Khaula Saleh spoke to Volker Perthes, Middle East expert and director of the German Institute for International and Security Affairs in Berlin, and asked him about the political significance of the Mediterranean Union founded in Paris by the EU and the 18 littoral states of the Mediterranean in Europe, north Africa, and the Middle East
The summit to launch the Mediterranean Union was applauded around the world. How do you view this development? Do you think that it will lead to an improvement in co-operation around the Mediterranean?
Volker Perthes: I think it is still too early to take stock at this stage because decisions have yet to be made about individual projects and their implementation. I think that it is good that with the exception of Libya, all littoral states of the Mediterranean and/or members of the European Union took part in this summit. It is also good that there has been a détente in the relations between Syria and Lebanon and Syria and the European Union. This is an important first step without which it would not be possible to launch certain co-operation projects.

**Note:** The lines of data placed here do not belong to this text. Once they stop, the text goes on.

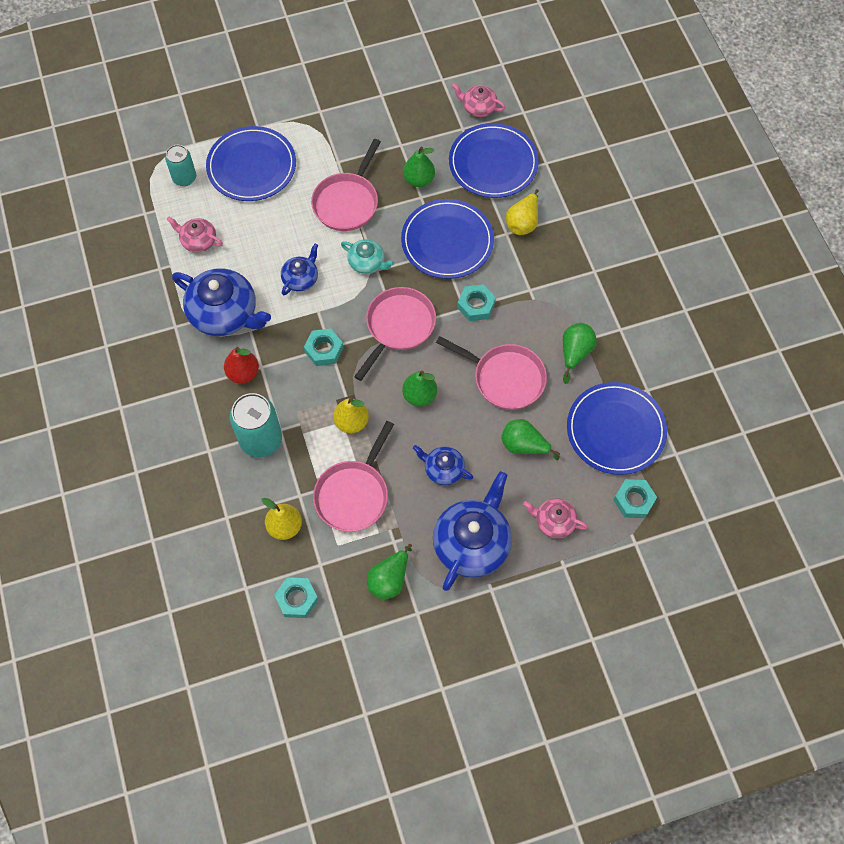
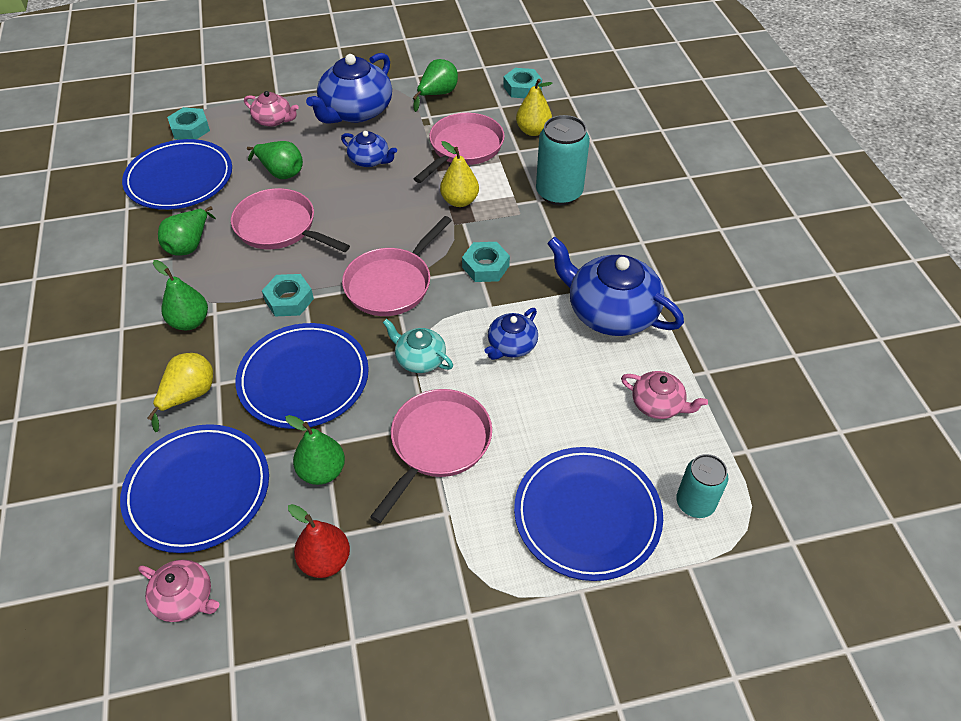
camera: 175 degrees left, 15 degrees down
(243, 373) = (582, 250): red pear -> red pear (325, 560)
(419, 396) = (380, 218): green pear -> green pear (190, 322)

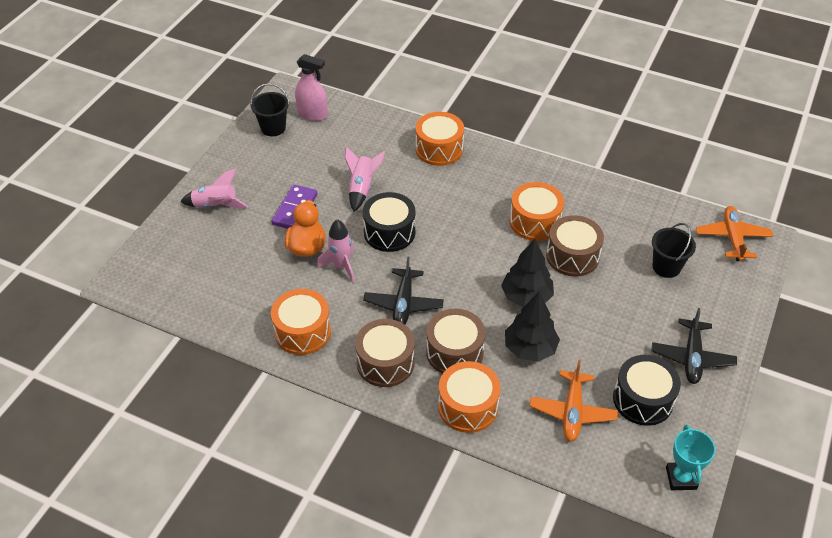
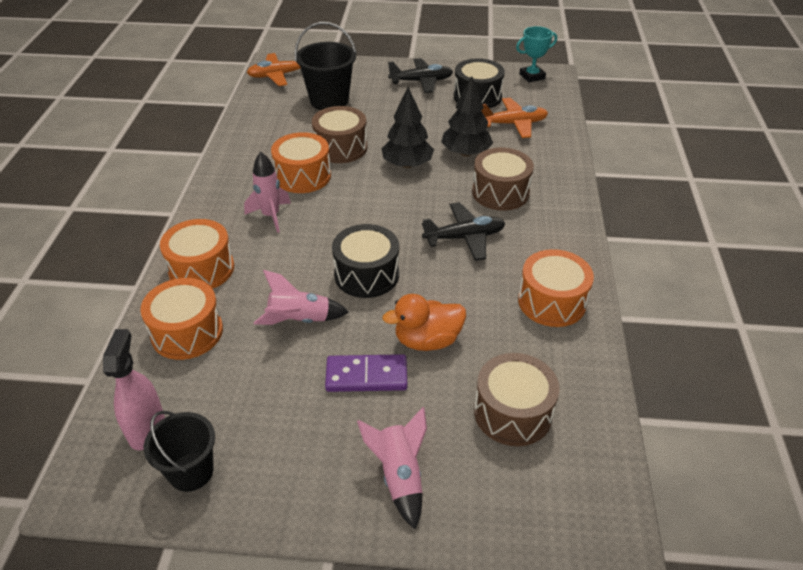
camera: 110 degrees left, 5 degrees down
(341, 266) = (441, 299): pink rocket -> pink rocket (271, 216)
(385, 362) = (544, 231): brown drum -> brown drum (513, 412)
(468, 406) = (551, 173): orange drum -> orange drum (187, 332)
(666, 267) = (329, 101): black bucket -> black bucket, size x1.50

The summit to launch the Mediterranean Union would appear first and foremost to mark the end of Syria's international isolation. What effect could this development have on the region and on the nuclear stand-off with Iran.
Perthes: I don't think it will have any immediate effect on the nuclear stand-off with Iran. There is another conflict in the region that is much, much older than the nuclear conflict with Iran, namely the conflict between Israel and its Arab neighbours, which could possibly have taken one – if not two – steps towards a solution at the weekend. If the constructive, serious peace talks between Israel and Syria continue, this will also have positive effects on the negotiations and peace efforts of the Palestinians and the Israelis.

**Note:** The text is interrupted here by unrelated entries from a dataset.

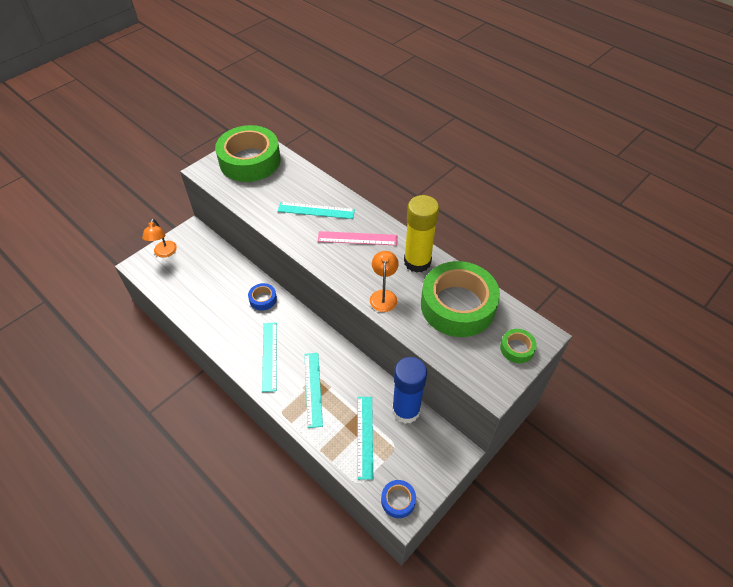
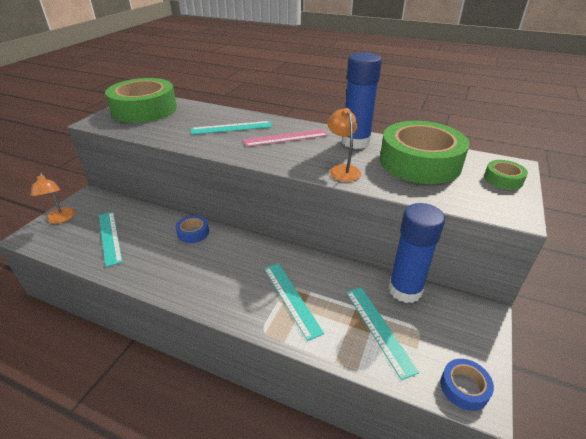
camera: 20 degrees left, 15 degrees down
(270, 356) = (224, 280): turquoise ruler -> turquoise ruler (110, 237)
(417, 262) = (356, 142): yellow glue stick -> blue glue stick

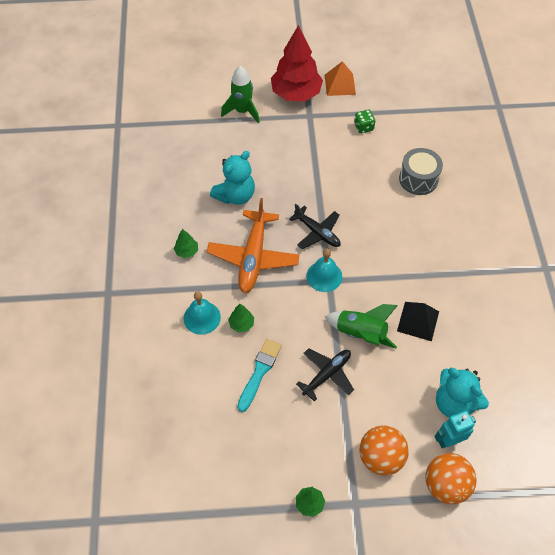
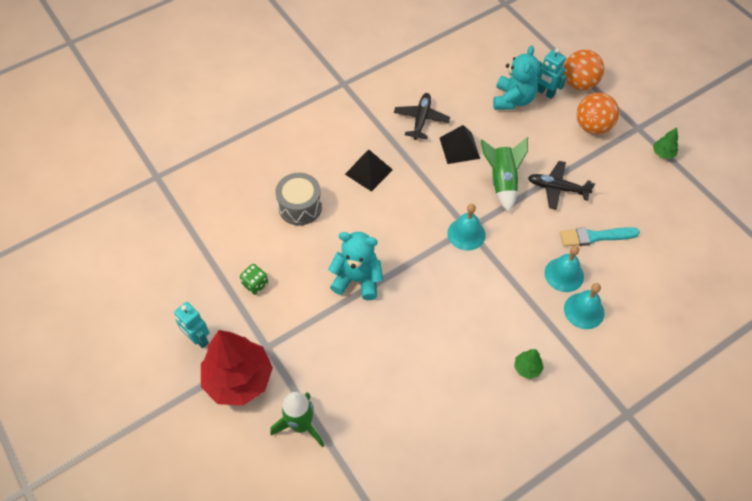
camera: 120 degrees left, 0 degrees up
(235, 195) = (427, 362): turquoise teddy bear -> turquoise teddy bear (357, 279)
(241, 324) = (564, 274): green tree -> turquoise bell
(253, 257) = (489, 303): orange plane -> none
(317, 232) = (422, 262): black plane -> black plane (421, 119)
(340, 84) = (198, 339): orange pyramid -> turquoise robot
(428, 239) = (368, 172): none -> black pyramid

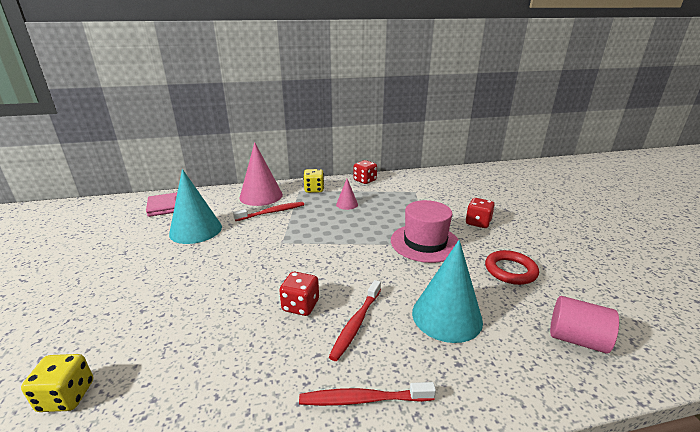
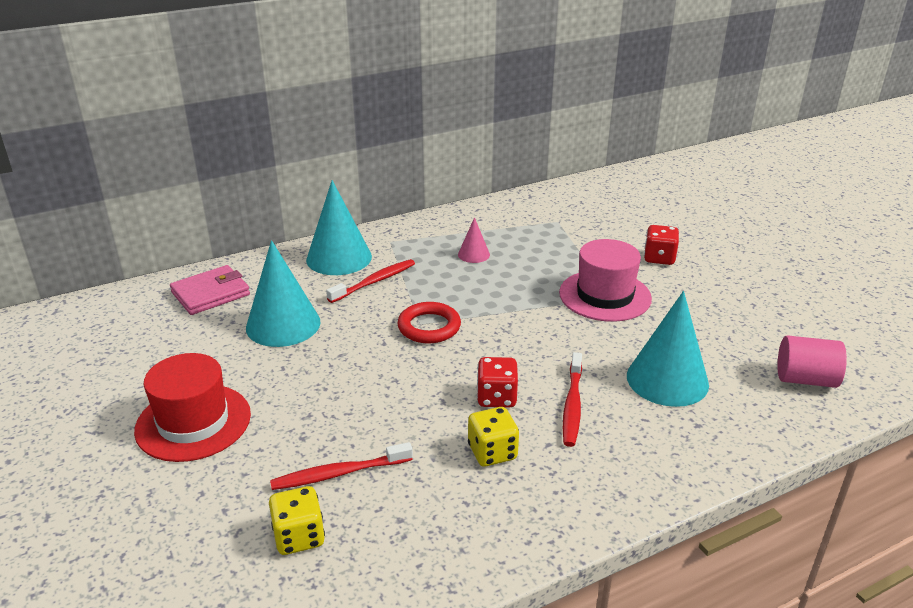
camera: 15 degrees left, 5 degrees up
(85, 285) = (193, 422): none -> red hat
(261, 196) = (339, 258): pink cone -> turquoise cone
(314, 189) = (412, 237): yellow dice -> yellow dice (492, 452)
(363, 399) = (619, 475): red toothbrush -> red toothbrush (339, 473)
(365, 180) = (477, 212): red dice -> none
(510, 270) = (718, 316): red ring -> red ring (429, 327)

After all, any détente in the region will benefit those in Israel and the Palestinian territories who are working to bring about reconciliation. We saw evidence of this when the Palestinian president, Mahmud Abbas, went to Damascus. And if Syria were to make peace with Israel, it would not be interested in supporting Hamas or the Palestinian branch of Islamic Jihad, or other more radical organisations in the Palestinian territories.
It would appear that progress between Syria and Israel is just as possible as progress in the relations with Lebanon and the European Union. Do you think that it is correct to say that all of this is down to French diplomacy and is, therefore, evidence of what France claims is its leading role in European Middle East and Mediterranean policy-making?

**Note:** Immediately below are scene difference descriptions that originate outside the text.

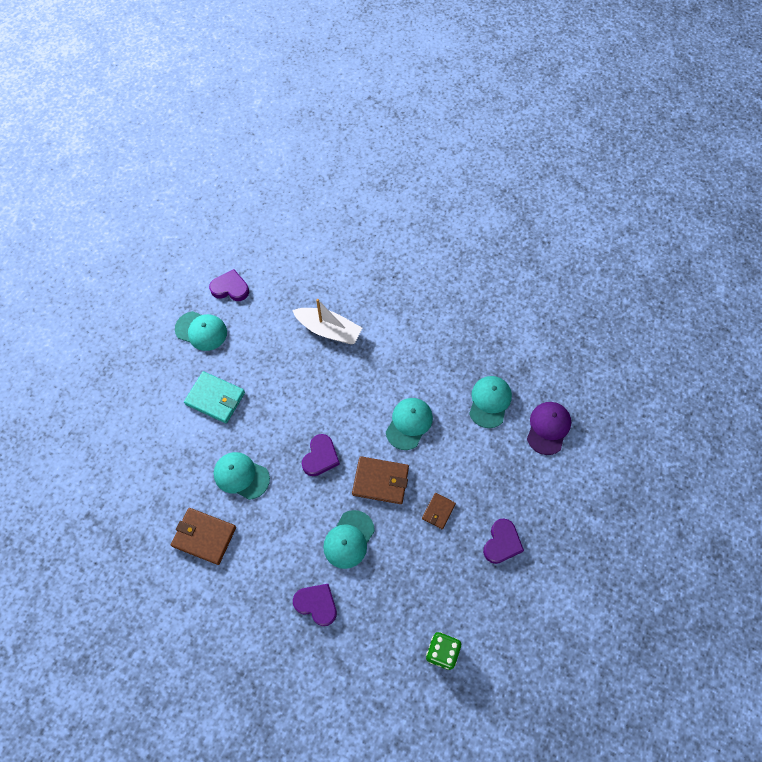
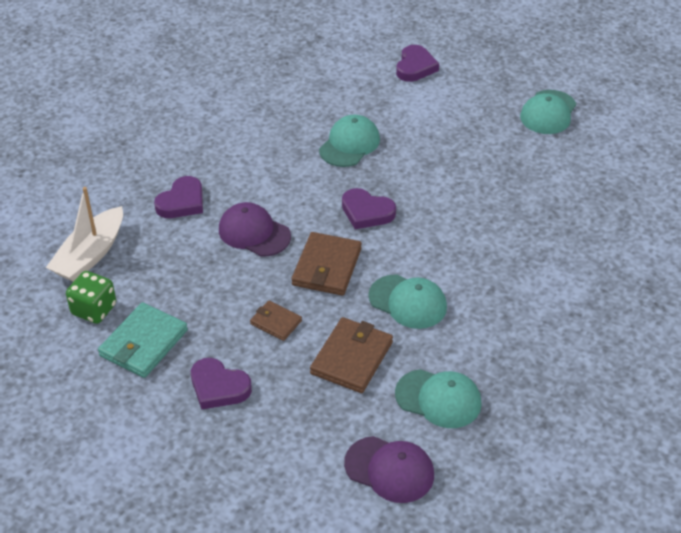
camera: 95 degrees right, 20 degrees down
(204, 536) = (280, 116): brown wallet -> brown wallet (351, 358)
(215, 398) = (453, 124): turquoise wallet -> turquoise wallet (143, 343)
(230, 288) = (615, 137): purple heart -> purple heart (415, 67)
(329, 330) = (556, 227): white boat -> white boat (90, 255)
(349, 539) = (254, 233): turquoise cap -> purple cap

Perthes: French diplomacy did indeed play a role here, as did other players in the region such as the government of Qatar, especially as far as the relations between Syria and Lebanon are concerned. However, the relations and negotiations between Israel and Syria are moderated by Turkey, not by France. I think it is very important that the Turkish government be praised for its intensive and to date apparently successful mediation in this matter.
Do you think that it is evidence of what France claims is its leading role in European Middle East and Mediterranean policy-making?
Perthes: Jacques Chirac was most definite about staking France's claim to a leading policy-making role in this regard and I think that Mr Sarkozy is currently trying to establish a framework for this claim. Whether other European states and the states of the Middle East accept this will depend above all on how effectively France plays its hand. Initially, the French foreign minister thought that he could just hop on a plane to Lebanon, pay a visit to all of the conflicting parties, and leave again with a solution in his "instant diplomacy", in other words. When he handled matters in this way, he was not very successful and so, France's claim to a leading role was not acknowledged.
Do you think it possible that direct negotiations will take place between Syria and Israel in the near future?
Perthes: I think that such direct negotiations must take place soon. It is probable that they will not take place immediately, but that they will wait until an American mediator is ready to attend the negotiations and maybe even to play a leading role. It would also appear as if the Israelis and the Syrians agree that it would be best to wait for the new, the next American administration.